Characterization of CYP83B1.

(A) Analysis of CYP83B1 by optical difference spectroscopy. A saturated type IIa spectrum was obtained with 100 μM tryptamine (indicated by the thick line, with the trough at 390 nm and the peak at 425 nm) in the sample cuvette. The addition of 100 μM tryptamine to both cuvettes gave a baseline. The increasing concentrations of indole-3-acetaldoxime in the sample cuvette (0.2, 0.8, and 3.0 μM) then displaced tryptamine, giving the reverse type IIa spectrum.

(B) Tryptamine is an inhibitor of CYP83B1 catalysis. We incubated 22 nM CYP83B1 with 35 μM 5-³H-indole-3-acetaldoxime in the absence (–) or presence (+) of 17.5 mM tryptamine. After incubation for 10 min at 28°C, reaction mixtures were extracted with ethyl acetate and analyzed by TLC. p, product; s, substrate.

Analysis of Reaction Mixtures using Gas Chromatography–Electron Impact Mode.

After incubation for 0 min (A) or 15 min (B) at 28°C, reaction mixtures were subjected to gas chromatography–electron impact mode analysis (C). The new peak (p) at 21.083 min shows a molecular ion at m/z 466 and a fragmentation pattern consistent with the structure shown in the insert, with m/z 377, loss of the oxime O-trimethylsilyl (TMS); m/z 228, further loss of S-C₂H₅-O-TMS; m/z 202, further loss of nitrile; and m/z 73, TMS. The structure was verified by electrospray (ES)-MS of underivatized ethyl acetate–extracted reaction mixtures. p, TMS derivative of the β-mercaptoethanol adduct of the reaction mixture; s, TMS derivative of indole-3-acetaldoxime (15.467 min).

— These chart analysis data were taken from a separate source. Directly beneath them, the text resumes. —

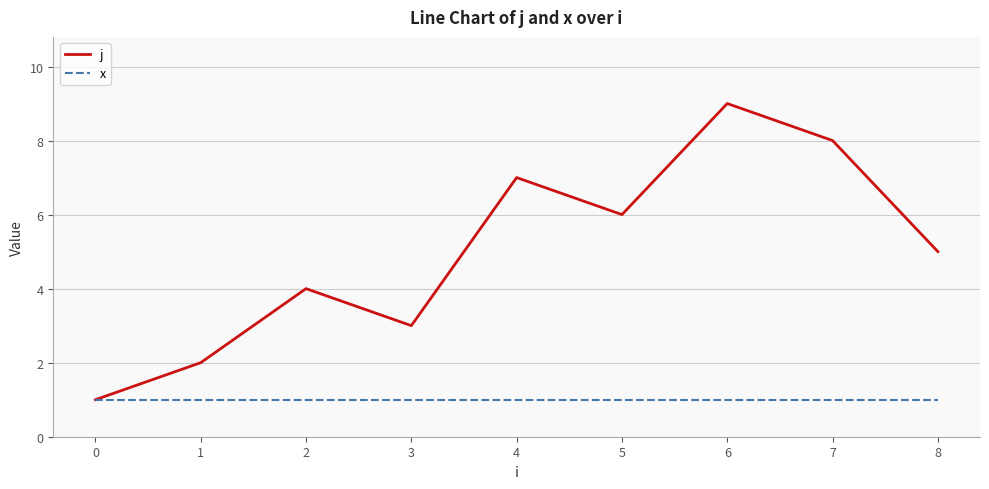

Is this an area chart (filled region under the line)?

No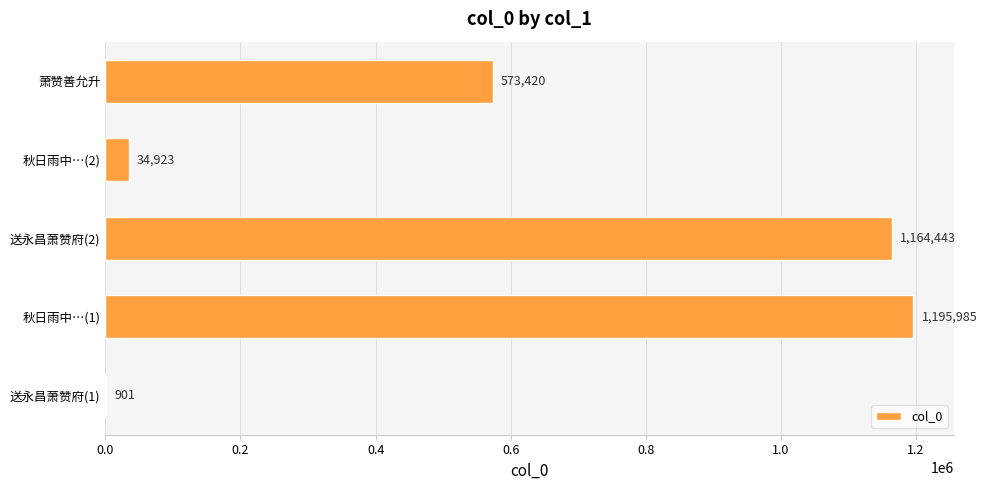

What is the sum of all values?

2969672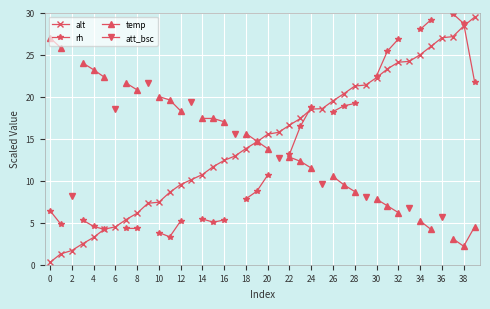

What is the difference between the highest and lowest values at 31?

18.4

Proposed Reaction Scheme of CYP83B1.

CYP83B1 catalyzes the first committed step of indole glucosinolate biosynthesis, the N-hydroxylation of indole-3-acetaldoxime to a highly reactive electrophile aci-nitro compound, 1-aci-nitro-2-indolyl-ethane, that non-enzymatically forms an adduct with a nucleophile (R-SH).

Indole Glucosinolate Levels Are Affected by CYP83B1 Expression.

Indole glucosinolates in individual 2-week-old seedlings grown on Murashige and Skoog agar were quantified colorimetrically as thiocyanite (SCN^–), as described by Bak et al. (1999). Lane 1, wild type; lane 2, rnt1-1; lane 3, molecularly complemented line 3.25.11; lane 4, overexpression line 1.4.7; and lane 5, wild type grown on 100 μM tryptamine. Data are represented as the mean ±se; n = 10 seedlings. Except for the molecularly complemented line 3.25.11, mean indole glucosinolate values all differ from wild-type seedling values at a 1% confidence value (t test).

rnt1-1 Is Not Suppressed in a nit1-1 Background.

(A) rnt1-1 at 2 weeks.

(B) rnt1-1 in the nit1-1 background at 2 weeks.

Arrows indicate the approximate position of the root–hypocotyl junction.